Robert Graham of Errata Security disagrees with Schneier:
The persistent rumor is that an IoT botnet is being used. So everything is calling for regulations to secure IoT devices. This is extraordinarily bad. First of all, most of the devices are made in China and shipped to countries not in the United States, so there’s little effect our regulations can have. Except they would essentially kill the Kickstarter community coming up with innovative IoT devices. Only very large corporations can afford the regulatory burden involved.
Like public school textbooks in Texas, regulating large markets can have the effect of regulating every market. There are lots of significant markets for these devices, but the United States and Europe are certainly two of the biggest. If those two regions — and, ideally, China and Korea — were to impose security screenings for these devices, manufacturers would likely comply worldwide, since it costs less for them to deploy the same software in every sales region.

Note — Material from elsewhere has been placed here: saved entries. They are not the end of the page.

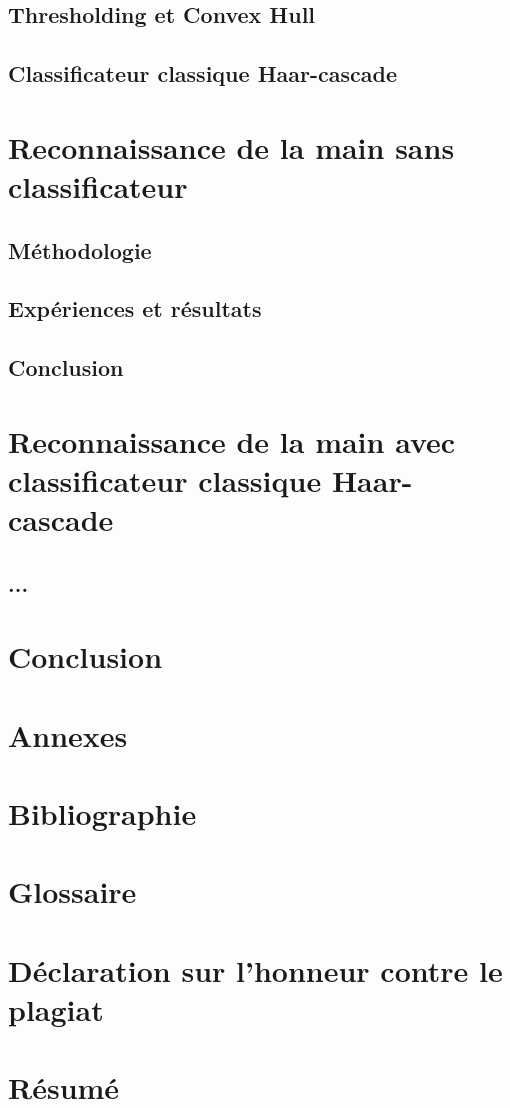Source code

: \documentclass[11pt]{article}
\begin{document}
\subsection{Thresholding et Convex Hull}
\subsection{Classificateur classique Haar-cascade}
\newpage

\section{Reconnaissance de la main sans classificateur}
\subsection{Méthodologie}
\subsection{Expériences et résultats}
\subsection{Conclusion}
\newpage

\section{Reconnaissance de la main avec classificateur classique Haar-cascade}
\subsection{...}

\section*{Conclusion}
\newpage

\section*{Annexes}

\section*{Bibliographie}
\newpage

\section*{Glossaire}

\section*{Déclaration sur l'honneur contre le plagiat}

\newpage

\newpage
\section*{Résumé}
\end{document}
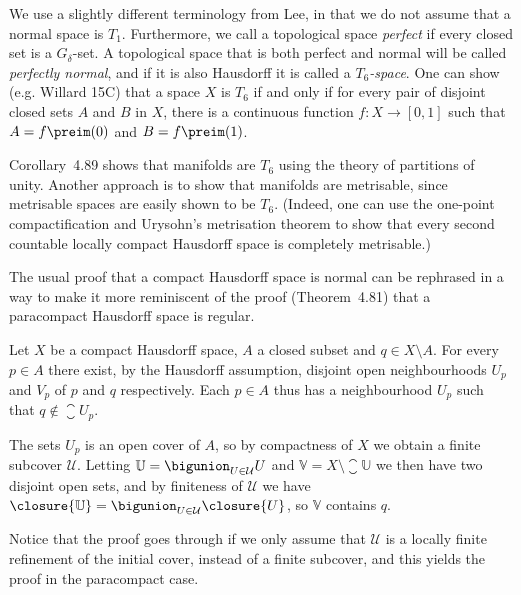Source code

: \documentclass[article, a4paper, 11pt, oneside]{memoir}
\numberwithin{equation}{chapter}
\theoremstyle{nonumberplain}
\newcommand{\calU}{\mathcal{U}}
\begin{document}
\begin{remarkbreak}
    We use a slightly different terminology from Lee, in that we do not assume that a normal space is $T_1$. Furthermore, we call a topological space \emph{perfect} if every closed set is a $G_\delta$-set. A topological space that is both perfect and normal will be called \emph{perfectly normal}, and if it is also Hausdorff it is called a \emph{$T_6$-space}. One can show (e.g. Willard 15C) that a space $X$ is $T_6$ if and only if for every pair of disjoint closed sets $A$ and $B$ in $X$, there is a continuous function $f \colon X \to [0,1]$ such that $A = f\preim(0)$ and $B = f\preim(1)$.
    
    Corollary~4.89 shows that manifolds are $T_6$ using the theory of partitions of unity. Another approach is to show that manifolds are metrisable, since metrisable spaces are easily shown to be $T_6$. (Indeed, one can use the one-point compactification and Urysohn's metrisation theorem to show that every second countable locally compact Hausdorff space is completely metrisable.)
\end{remarkbreak}


\newcommand{\bbU}{\mathbb{U}}
\newcommand{\bbV}{\mathbb{V}}

\begin{remarkbreak}
    The usual proof that a compact Hausdorff space is normal can be rephrased in a way to make it more reminiscent of the proof (Theorem~4.81) that a paracompact Hausdorff space is regular.

    Let $X$ be a compact Hausdorff space, $A$ a closed subset and $q \in X \setminus A$. For every $p \in A$ there exist, by the Hausdorff assumption, disjoint open neighbourhoods $U_p$ and $V_p$ of $p$ and $q$ respectively. Each $p \in A$ thus has a neighbourhood $U_p$ such that $q \not\in \closure{U}_p$.
    
    The sets $U_p$ is an open cover of $A$, so by compactness of $X$ we obtain a finite subcover $\calU$. Letting $\bbU = \bigunion_{U \in \calU} U$ and $\bbV = X \setminus \closure{\bbU}$ we then have two disjoint open sets, and by finiteness of $\calU$ we have $\closure{\bbU} = \bigunion_{U \in \calU} \closure{U}$, so $\bbV$ contains $q$.

    Notice that the proof goes through if we only assume that $\calU$ is a locally finite refinement of the initial cover, instead of a finite subcover, and this yields the proof in the paracompact case.
\end{remarkbreak}
\end{document}

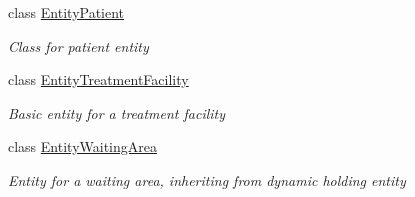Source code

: \begin{DoxyCompactItemize}
class \hyperlink{class_general_health_care_elements_1_1_entities_1_1_entity_patient}{Entity\+Patient}
\begin{DoxyCompactList}\small\item\em Class for patient entity \end{DoxyCompactList}\item 
class \hyperlink{class_general_health_care_elements_1_1_entities_1_1_entity_treatment_facility}{Entity\+Treatment\+Facility}
\begin{DoxyCompactList}\small\item\em Basic entity for a treatment facility \end{DoxyCompactList}\item 
class \hyperlink{class_general_health_care_elements_1_1_entities_1_1_entity_waiting_area}{Entity\+Waiting\+Area}
\begin{DoxyCompactList}\small\item\em Entity for a waiting area, inheriting from dynamic holding entity \end{DoxyCompactList}\end{DoxyCompactItemize}
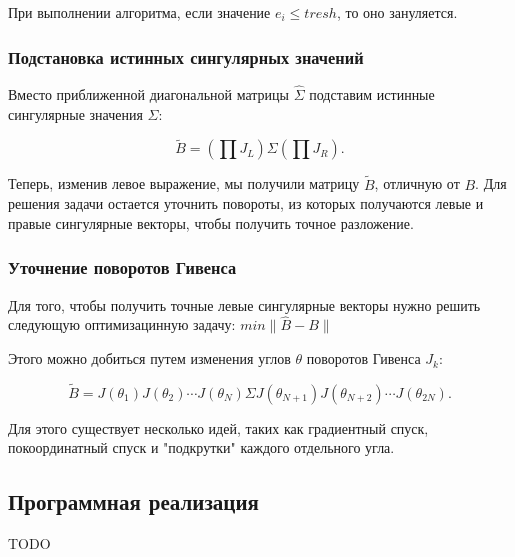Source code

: При выполнении алгоритма, если значение \(e_i \le tresh\), то оно зануляется.

\subsubsection{Подстановка истинных сингулярных значений}

Вместо приближенной диагональной матрицы \( \widehat{\Sigma} \) подставим истинные сингулярные значения \( \Sigma \):

\begin{equation}
\tilde{B} = \left( \prod J_L \right) \Sigma \left( \prod J_R \right).
\end{equation}

Теперь, изменив левое выражение, мы получили матрицу $\tilde{B}$, отличную от $B$. Для решения задачи остается уточнить повороты, из которых получаются левые и правые сингулярные векторы, чтобы получить точное разложение.

\subsubsection{Уточнение поворотов Гивенса}

Для того, чтобы получить точные левые сингулярные векторы нужно решить следующую оптимизацинную задачу:
\( 
min\| \widehat{B} - B \| 
\)

Этого можно добиться путем изменения углов \( \theta \) поворотов Гивенса \( J_k \):

\begin{equation}
\tilde{B} = J(\theta_1) J(\theta_2) \cdots J(\theta_N) \Sigma J(\theta_{N+1}) J(\theta_{N+2}) \cdots J(\theta_{2N}).
\end{equation}

Для этого существует несколько идей, таких как градиентный спуск, покоординатный спуск и "подкрутки" каждого отдельного угла.

\subsection{Программная реализация}

TODO






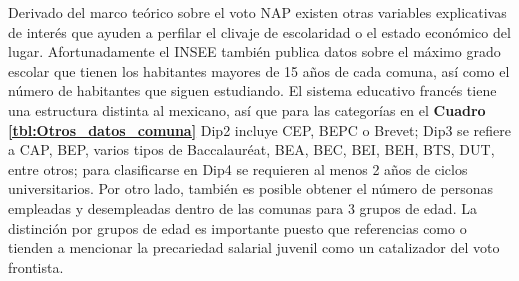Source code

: Derivado del marco teórico sobre el voto NAP existen otras variables explicativas de interés que ayuden a perfilar el clivaje de escolaridad o el estado económico del lugar. Afortunadamente el INSEE también publica datos sobre el máximo grado escolar que tienen los habitantes mayores de 15 años de cada comuna, así como el número de habitantes que siguen estudiando. El sistema educativo francés tiene una estructura distinta al mexicano, así que para las categorías en el \textbf{Cuadro \ref{tbl:Otros_datos_comuna}} Dip2 incluye CEP, BEPC o Brevet; Dip3 se refiere a CAP, BEP, varios tipos de Baccalauréat, BEA, BEC, BEI, BEH, BTS, DUT, entre otros; para clasificarse en Dip4 se requieren al menos 2 años de ciclos universitarios. Por otro lado, también es posible obtener el número de personas empleadas y desempleadas dentro de las comunas para 3 grupos de edad. La distinción por grupos de edad es importante puesto que referencias como \textcite{LeBras16} o \textcite{Perrineau07} tienden a mencionar la precariedad salarial juvenil como un catalizador del voto frontista.\\ 

\begin{table}[h]
\centering
{}
\caption{Otros datos a nivel comuna a utilizar en el análisis.}
\label{tbl:Otros_datos_comuna}
\end{table}

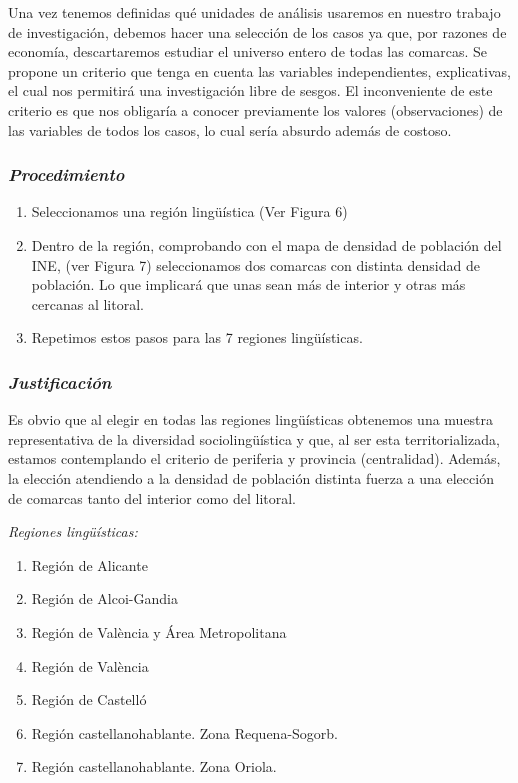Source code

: \documentclass[
]{article}
\providecommand{\tightlist}{%
  \setlength{\itemsep}{0pt}\setlength{\parskip}{0pt}}
\begin{document}
Una vez tenemos definidas qué unidades de análisis usaremos en nuestro
trabajo de investigación, debemos hacer una selección de los casos ya
que, por razones de economía, descartaremos estudiar el universo entero
de todas las comarcas. Se propone un criterio que tenga en cuenta las
variables independientes, explicativas, el cual nos permitirá una
investigación libre de sesgos. El inconveniente de este criterio es que
nos obligaría a conocer previamente los valores (observaciones) de las
variables de todos los casos, lo cual sería absurdo además de costoso.

\hypertarget{procedimiento}{%
\subsubsection{\texorpdfstring{\emph{Procedimiento}}{Procedimiento}}\label{procedimiento}}

\begin{enumerate}
\def\labelenumi{\arabic{enumi}.}
\tightlist
\item
  Seleccionamos una región lingüística (Ver Figura 6)
\item
  Dentro de la región, comprobando con el mapa de densidad de población
  del INE, (ver Figura 7) seleccionamos dos comarcas con distinta
  densidad de población. Lo que implicará que unas sean más de interior
  y otras más cercanas al litoral.
\item
  Repetimos estos pasos para las 7 regiones lingüísticas.
\end{enumerate}

\hypertarget{justificaciuxf3n}{%
\subsubsection{\texorpdfstring{\emph{Justificación}}{Justificación}}\label{justificaciuxf3n}}

Es obvio que al elegir en todas las regiones lingüísticas obtenemos una
muestra representativa de la diversidad sociolingüística y que, al ser
esta territorializada, estamos contemplando el criterio de periferia y
provincia (centralidad). Además, la elección atendiendo a la densidad de
población distinta fuerza a una elección de comarcas tanto del interior
como del litoral.

\emph{Regiones lingüísticas:}

\begin{enumerate}
\def\labelenumi{\arabic{enumi}.}
\tightlist
\item
  Región de Alicante
\item
  Región de Alcoi-Gandia
\item
  Región de València y Área Metropolitana
\item
  Región de València
\item
  Región de Castelló
\item
  Región castellanohablante. Zona Requena-Sogorb.
\item
  Región castellanohablante. Zona Oriola.
\end{enumerate}
\end{document}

Of course, this raises the question of how it would be most efficient to secure devices like these. A penetration test before an import certificate is granted would probably do a good job of weeding out the less-secure products, but it’s unrealistic for such a test to be imposed with every software update.
It’s a tricky problem. The solution that Graham tweeted is to have the NSA brick vulnerable devices, but that seems like a hard overreach of power. The influence of imposing regulations is softer, but I think it reduces the “Team America” feeling of the NSA acting as the global internet police.